Hacker News new | ask | show | jobs
by root_axis 46 days ago
I have two A100s and have been playing with local models for years. There's definitely moments where they are quite impressive, but small context sizes and unreliability become immediately obvious.

> For those of us a bit crazy, we are running KimiK2.6, GLM5.1

Yes, those can compare to Opus, but you can't run those unquantized for less than $400k in hardware.

1 comments

Two Mac Studio M3 Ultra 512GB and 1 USB cable can run all those models - maybe about $30,000 in hardware - and based on my benchmarks, those Mac Studios were twice as fast as the A100s on Deepseek v4 Flash, which has a quantization but not really a lossy one.
That cannot run KimiK2.6 or GLM5.1 i.e models within the ballpark of anything offered by frontier companies.
I run kimik2.6 and GLM5.1 on less than $10,000 system. Granted I started putting my system together 2 years ago when things were much cheaper.

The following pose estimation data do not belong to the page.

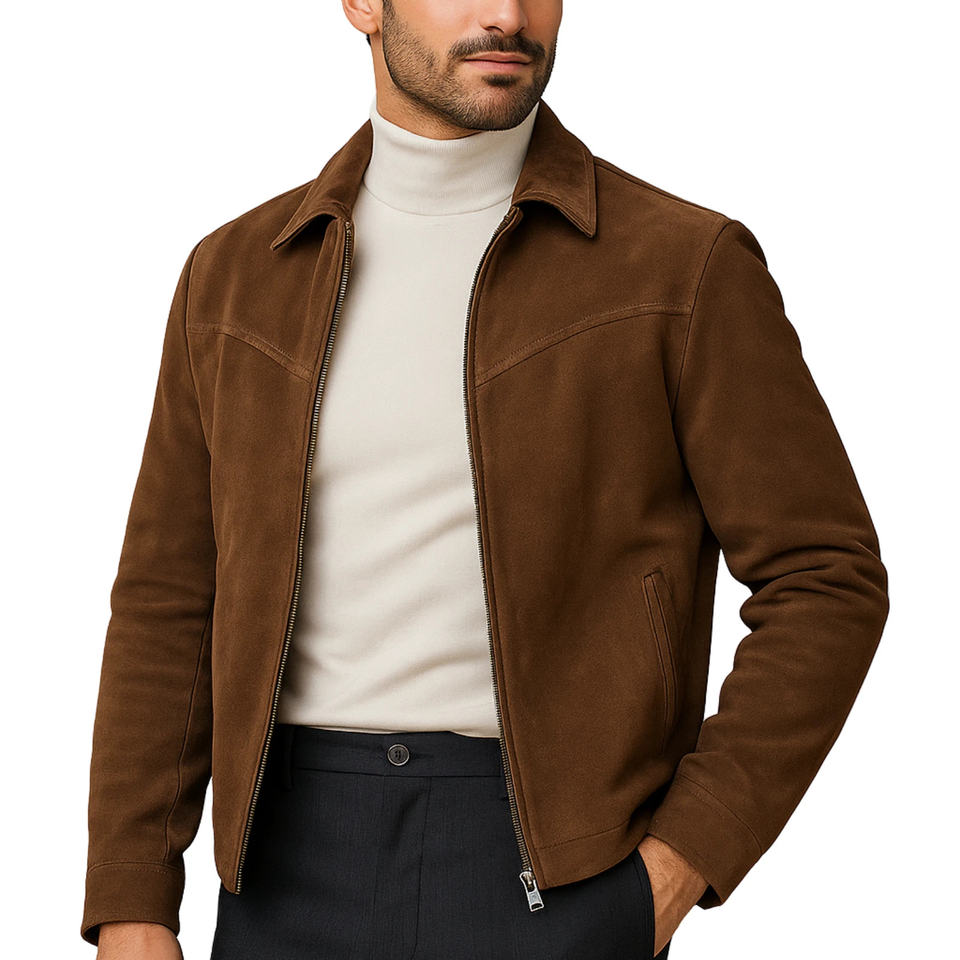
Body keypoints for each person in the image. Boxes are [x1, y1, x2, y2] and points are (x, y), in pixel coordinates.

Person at [81, 1, 890, 957]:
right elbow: (169, 599)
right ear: (362, 4)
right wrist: (131, 897)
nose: (507, 15)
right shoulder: (235, 278)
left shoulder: (681, 267)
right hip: (281, 864)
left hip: (559, 866)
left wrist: (678, 866)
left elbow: (825, 577)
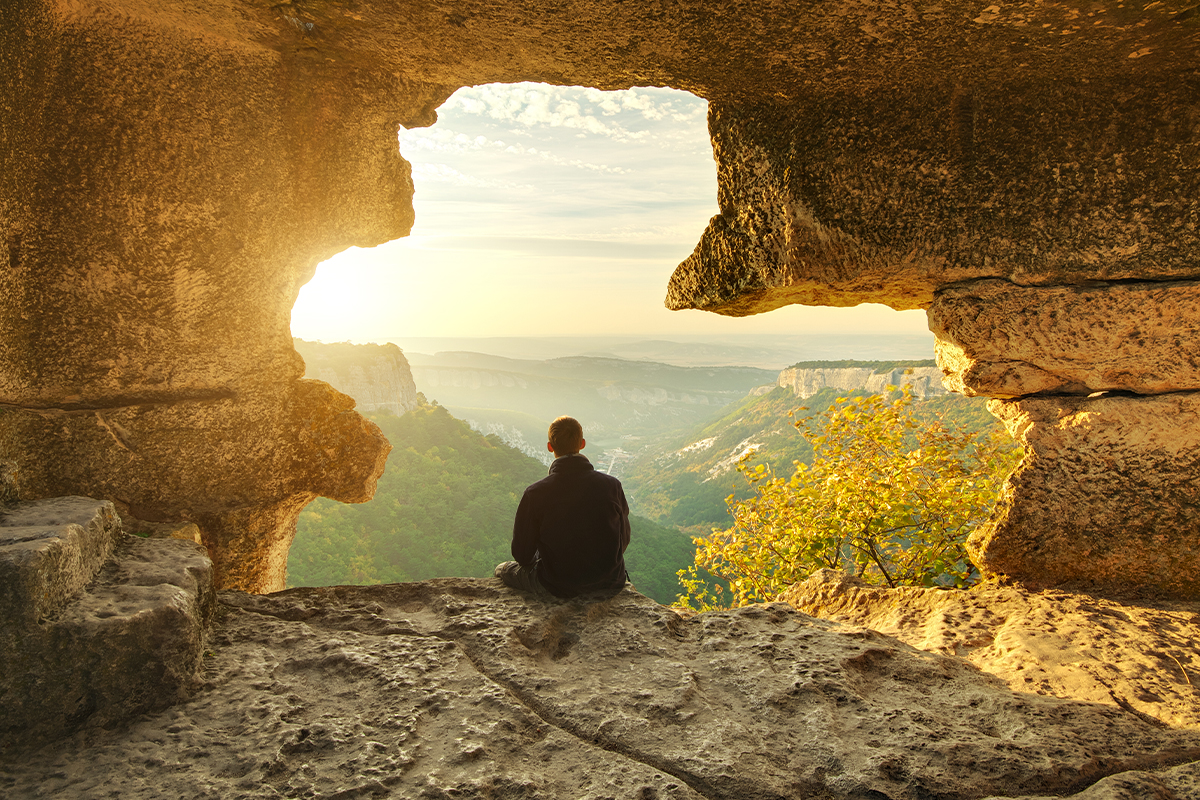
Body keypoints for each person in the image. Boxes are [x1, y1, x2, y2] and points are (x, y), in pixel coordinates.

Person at [495, 416, 630, 599]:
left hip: (558, 585)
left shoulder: (535, 493)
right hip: (609, 582)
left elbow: (522, 555)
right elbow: (623, 541)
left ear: (550, 447)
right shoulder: (612, 486)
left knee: (503, 569)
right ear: (582, 443)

I run DeepseekV4Flash with 1 million context locally.
Yes it can, but the experience is not great.

A single M3 maxed can run a Q2 Kimi 2.6, though thats with a hardly degraded perplexity.

2x M3s with RDMA can run a lossless Kimi2.6 at Q4, but with CPU only you would get okayish decode but horrible (+1m) TTFT, that wouldnt be a great _interactive_ experience.